[Excerpts from a dataset]
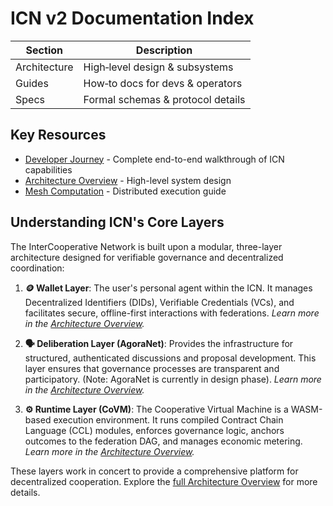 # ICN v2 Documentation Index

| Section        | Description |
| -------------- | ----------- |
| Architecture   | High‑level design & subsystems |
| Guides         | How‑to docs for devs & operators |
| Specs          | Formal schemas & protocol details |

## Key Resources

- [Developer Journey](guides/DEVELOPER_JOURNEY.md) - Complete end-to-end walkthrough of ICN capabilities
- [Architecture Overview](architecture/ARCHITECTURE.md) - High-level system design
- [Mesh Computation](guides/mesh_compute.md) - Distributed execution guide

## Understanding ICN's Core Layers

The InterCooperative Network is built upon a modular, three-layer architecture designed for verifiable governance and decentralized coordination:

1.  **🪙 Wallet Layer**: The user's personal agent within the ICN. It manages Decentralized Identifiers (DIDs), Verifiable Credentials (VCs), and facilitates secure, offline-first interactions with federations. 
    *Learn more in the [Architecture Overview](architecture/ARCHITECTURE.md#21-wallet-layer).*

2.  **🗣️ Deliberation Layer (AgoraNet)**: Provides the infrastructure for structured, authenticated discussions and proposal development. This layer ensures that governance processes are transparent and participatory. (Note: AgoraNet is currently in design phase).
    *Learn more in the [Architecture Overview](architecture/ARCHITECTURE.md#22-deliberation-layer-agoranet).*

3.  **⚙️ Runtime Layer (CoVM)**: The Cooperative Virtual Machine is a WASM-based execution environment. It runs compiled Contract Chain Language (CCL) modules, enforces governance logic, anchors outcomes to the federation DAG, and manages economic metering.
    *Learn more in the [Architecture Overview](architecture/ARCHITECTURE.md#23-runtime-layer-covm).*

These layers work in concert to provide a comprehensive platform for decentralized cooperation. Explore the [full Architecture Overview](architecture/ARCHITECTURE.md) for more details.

**WORK TASK**: Filter the records above, keeping each line that contains the word "governance".

**RESULT**:
The InterCooperative Network is built upon a modular, three-layer architecture designed for verifiable governance and decentralized coordination:
2.  **🗣️ Deliberation Layer (AgoraNet)**: Provides the infrastructure for structured, authenticated discussions and proposal development. This layer ensures that governance processes are transparent and participatory. (Note: AgoraNet is currently in design phase).
3.  **⚙️ Runtime Layer (CoVM)**: The Cooperative Virtual Machine is a WASM-based execution environment. It runs compiled Contract Chain Language (CCL) modules, enforces governance logic, anchors outcomes to the federation DAG, and manages economic metering.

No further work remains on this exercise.